Innovating and sharing new ways to work efficiently
By Andrew Watson, on 1 September 2020
When the Retrospective Cataloguing Team adopted the theme Innovating and sharing new ways to work efficiently from UCL Ways of Working as one of our goals earlier this year, little did we know how apt it was going to prove. Within weeks, we were abruptly separated from the printed material we spent much of our time cataloguing and our chief activity appeared to be curtailed overnight.
Or was it? One of our key skills is correcting and enhancing metadata, honed through working with Special Collections material stored offsite where retrieval depends on the accurate matching of bibliographic data to barcode numbers. Analysis of data, accurate matching and enhancement lend themselves to many situations and this is where our journey of innovation led…

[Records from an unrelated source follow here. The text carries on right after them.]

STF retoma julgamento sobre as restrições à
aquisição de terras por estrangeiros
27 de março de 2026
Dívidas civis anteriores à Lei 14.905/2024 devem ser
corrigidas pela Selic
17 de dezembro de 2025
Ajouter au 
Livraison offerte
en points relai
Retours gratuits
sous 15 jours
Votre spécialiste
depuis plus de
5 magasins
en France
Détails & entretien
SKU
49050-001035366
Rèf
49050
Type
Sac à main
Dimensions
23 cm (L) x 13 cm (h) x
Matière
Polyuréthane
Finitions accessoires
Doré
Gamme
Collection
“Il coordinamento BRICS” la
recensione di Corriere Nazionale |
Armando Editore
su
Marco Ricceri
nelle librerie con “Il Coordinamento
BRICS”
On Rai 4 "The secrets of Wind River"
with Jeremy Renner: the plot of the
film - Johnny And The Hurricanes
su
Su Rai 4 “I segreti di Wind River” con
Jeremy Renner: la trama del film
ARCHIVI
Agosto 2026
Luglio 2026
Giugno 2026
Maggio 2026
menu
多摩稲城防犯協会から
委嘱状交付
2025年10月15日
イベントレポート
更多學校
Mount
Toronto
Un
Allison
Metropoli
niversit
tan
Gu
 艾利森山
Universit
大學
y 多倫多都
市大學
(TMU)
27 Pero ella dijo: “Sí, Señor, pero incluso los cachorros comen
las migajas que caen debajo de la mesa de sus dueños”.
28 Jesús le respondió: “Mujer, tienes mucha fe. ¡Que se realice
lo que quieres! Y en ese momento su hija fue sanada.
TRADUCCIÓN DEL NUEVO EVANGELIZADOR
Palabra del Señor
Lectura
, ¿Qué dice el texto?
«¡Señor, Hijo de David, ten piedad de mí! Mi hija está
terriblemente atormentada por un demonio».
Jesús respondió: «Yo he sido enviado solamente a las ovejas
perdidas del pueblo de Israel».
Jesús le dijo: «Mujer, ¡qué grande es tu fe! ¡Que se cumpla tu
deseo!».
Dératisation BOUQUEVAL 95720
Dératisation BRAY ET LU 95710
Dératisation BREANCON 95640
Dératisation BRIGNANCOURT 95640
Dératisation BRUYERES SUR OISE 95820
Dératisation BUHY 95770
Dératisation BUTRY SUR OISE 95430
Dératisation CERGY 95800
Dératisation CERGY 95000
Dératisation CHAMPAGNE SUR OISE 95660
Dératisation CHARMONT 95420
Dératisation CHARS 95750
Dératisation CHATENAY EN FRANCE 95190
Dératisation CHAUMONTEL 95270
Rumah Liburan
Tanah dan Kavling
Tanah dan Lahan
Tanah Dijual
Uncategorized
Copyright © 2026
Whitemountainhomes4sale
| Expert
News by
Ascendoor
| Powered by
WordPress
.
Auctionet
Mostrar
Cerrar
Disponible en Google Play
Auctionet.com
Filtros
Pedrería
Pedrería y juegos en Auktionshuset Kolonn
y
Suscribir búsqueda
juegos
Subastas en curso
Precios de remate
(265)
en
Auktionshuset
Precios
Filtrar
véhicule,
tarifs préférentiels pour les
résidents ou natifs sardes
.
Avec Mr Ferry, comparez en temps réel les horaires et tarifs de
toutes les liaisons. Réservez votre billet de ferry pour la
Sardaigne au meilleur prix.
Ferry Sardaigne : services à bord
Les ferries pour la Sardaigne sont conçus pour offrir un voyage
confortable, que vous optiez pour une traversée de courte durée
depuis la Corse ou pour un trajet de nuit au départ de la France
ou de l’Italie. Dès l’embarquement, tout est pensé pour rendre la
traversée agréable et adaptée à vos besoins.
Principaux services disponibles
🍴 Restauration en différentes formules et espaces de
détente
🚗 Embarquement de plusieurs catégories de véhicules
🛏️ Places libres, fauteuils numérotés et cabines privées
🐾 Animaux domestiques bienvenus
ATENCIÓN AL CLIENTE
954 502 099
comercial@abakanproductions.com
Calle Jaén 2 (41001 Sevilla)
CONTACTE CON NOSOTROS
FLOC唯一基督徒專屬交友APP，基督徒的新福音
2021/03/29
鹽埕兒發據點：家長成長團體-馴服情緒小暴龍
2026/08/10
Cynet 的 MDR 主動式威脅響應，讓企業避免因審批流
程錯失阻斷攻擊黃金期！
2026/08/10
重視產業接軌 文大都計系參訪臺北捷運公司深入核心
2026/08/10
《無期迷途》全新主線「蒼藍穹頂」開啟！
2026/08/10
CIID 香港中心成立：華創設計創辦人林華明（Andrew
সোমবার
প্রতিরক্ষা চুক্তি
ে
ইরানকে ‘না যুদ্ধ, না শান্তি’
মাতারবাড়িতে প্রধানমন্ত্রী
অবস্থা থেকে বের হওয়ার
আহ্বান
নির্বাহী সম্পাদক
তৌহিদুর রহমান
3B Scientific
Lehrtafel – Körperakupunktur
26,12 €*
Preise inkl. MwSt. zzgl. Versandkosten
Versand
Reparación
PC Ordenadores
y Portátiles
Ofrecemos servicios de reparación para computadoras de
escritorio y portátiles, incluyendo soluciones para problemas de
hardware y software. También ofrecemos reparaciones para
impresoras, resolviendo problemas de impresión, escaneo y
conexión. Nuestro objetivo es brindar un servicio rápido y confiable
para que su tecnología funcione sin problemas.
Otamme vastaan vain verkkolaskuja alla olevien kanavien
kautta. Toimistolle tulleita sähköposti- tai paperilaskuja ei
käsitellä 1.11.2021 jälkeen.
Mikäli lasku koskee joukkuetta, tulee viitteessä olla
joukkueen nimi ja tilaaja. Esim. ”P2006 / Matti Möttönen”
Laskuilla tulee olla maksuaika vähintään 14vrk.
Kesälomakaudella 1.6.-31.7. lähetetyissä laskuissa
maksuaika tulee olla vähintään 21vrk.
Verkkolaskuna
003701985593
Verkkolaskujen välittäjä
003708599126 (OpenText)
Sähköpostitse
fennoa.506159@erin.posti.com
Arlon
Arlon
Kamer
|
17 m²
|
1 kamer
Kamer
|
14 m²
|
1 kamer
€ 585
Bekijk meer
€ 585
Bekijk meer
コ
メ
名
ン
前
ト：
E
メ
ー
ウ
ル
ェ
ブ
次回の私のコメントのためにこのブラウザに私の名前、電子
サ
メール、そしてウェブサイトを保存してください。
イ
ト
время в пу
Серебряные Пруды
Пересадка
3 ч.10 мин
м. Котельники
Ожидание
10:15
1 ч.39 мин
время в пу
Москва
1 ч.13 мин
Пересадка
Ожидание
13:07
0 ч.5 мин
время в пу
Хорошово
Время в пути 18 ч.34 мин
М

We began by matching over 1,900 of our rare books to entries in the English Short Title Catalogue (ESTC), a union catalogue of imprints chiefly in the English language published prior to 1801, and added UCL holdings. ESTC is one of the chief international finding aids for such material. We then turned our attention to Special Collections archive holdings adding barcodes and shelf locations to records for items contained within 350 boxes of Karl Pearson and J B S Haldane papers.
Next, Tabitha Tuckett enlisted our help in an innovative project she devised to meet academic needs whilst physical collections were inaccessible. This involved us working with the Special Collections Digitisation Team to make all stored digital images of Special Collections printed material available online in the UCL Digital Collections repository. We assisted by enhancing the relevant metadata to enable discovery. In addition, we added links in the catalogue records so that for the first time, descriptions of our rare books on Explore lead directly to online images of the resources, as in this example from the Laurence Housman collection: An anti-suffrage alphabet.
Testing software for the delivery of Special Collections teaching, moderating online events, enhancing presentation transcriptions, so the journey continues…
As for my own innovative activity, I’ve been converting Excel spreadsheets of bibliographic data into MARC records for importation into Alma. Compiled by the Folklore Society Library for their rare material, the data required analysis in order to be assigned to an array of over 40 MARC fields and subfields. It is the first time this has been attempted for material held by Special Collections which has complex inventory importation requirements. Tom Meehan provided invaluable assistance by setting up the necessary import profiles in Alma, an innovative activity for him and one deserving a blog post of its own which Tom plans to provide. The records are now available on Explore by searching for flsrare.
What innovative activities has the lockdown period led you to explore? Do share!